Perimeter x EMOP Berlin 2025

Perimeter is delighted to be participating in the European Month of Photography (EMOP) Berlin in 2025! From February 28 – March 2, Perimeter Editions will be exhibiting as part of the EMOP Opening Days, a diverse program in the festival centre at the Akademie der Künste where visitors can delve into contemporary photographic practice and discourse.
EMOP Opening Days will be enhanced by the new format Photos in Books, where photo book publishers will present their new publications in numerous book talks. At the Perimeter table, you can find recent photobooks Analogue Images, Rory Gardiner, Maxime Delvaux, Auto-Photo: A Life in Portraits, Banjo McLachlan – 31 Beach Looks, Patrick Pound – Windows, and more.

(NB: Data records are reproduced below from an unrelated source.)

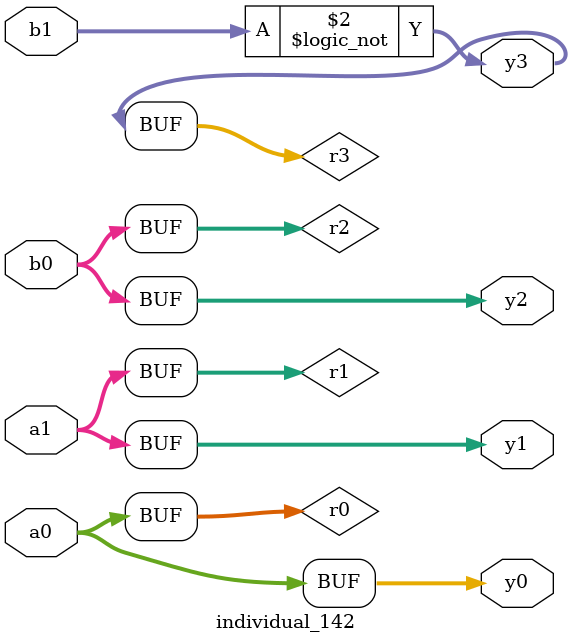
<source format=sv>
module individual_142(input logic [15:0] a1, input logic [15:0] a0, input logic [15:0] b1, input logic [15:0] b0, output logic [15:0] y3, output logic [15:0] y2, output logic [15:0] y1, output logic [15:0] y0);
logic [15:0] r0, r1, r2, r3; 
 always@(*) begin 
	 r0 = a0; r1 = a1; r2 = b0; r3 = b1; 
 	 r3 = ! r3 ;
 	 y3 = r3; y2 = r2; y1 = r1; y0 = r0; 
end
endmodule
</source>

Plus, we're thrilled to be launching James Tunks' latest photobook ZONE at the festival, coinciding with an artist talk as part of the Photos in Books program – details below!
Photos in Books at EMOP Berlin
Akademie der Künste
Hanseatenweg 10
10557 Berlin-Tiergarten
Germany
Friday, February 28: 3pm–7pm
Saturday, March 1: 10am–7pm
Sunday, March 2: 10am–4pm
BOOK TALK
Photos in Books: Perimeter Editions I James Tunks – ZONE: The Photograph as Past and Future
Our philosophical understanding of photography may be guided by concepts of time and the past, but our tools for making images are embedded in the aggressive advance of technological innovation and forward thinking. Cameras now have the ability to detect, capture, process, describe, augment, predict and 'think' in ever more comprehensive ways. James Tunks' new book ZONE moves at the edges of new and old knowledge. With images of birds of prey and the insignia of the Apollo mission alongside remote Icelandic landscapes used for lunar exploration, dazzling full-frame shots of the sun and hyper-detailed telescopic images of the moon, the images in ZONE are rich in symbolism and metaphor. In this world, imaging technology vacillates between the ability to capture microscopic detail and the ability to cause mass disruption.
Join the Australian-born, Vienna-based artist James Tunks in conservation with Perimeter co-director and editor Dan Rule, as they discuss this new photobook and James' wider photographic practice.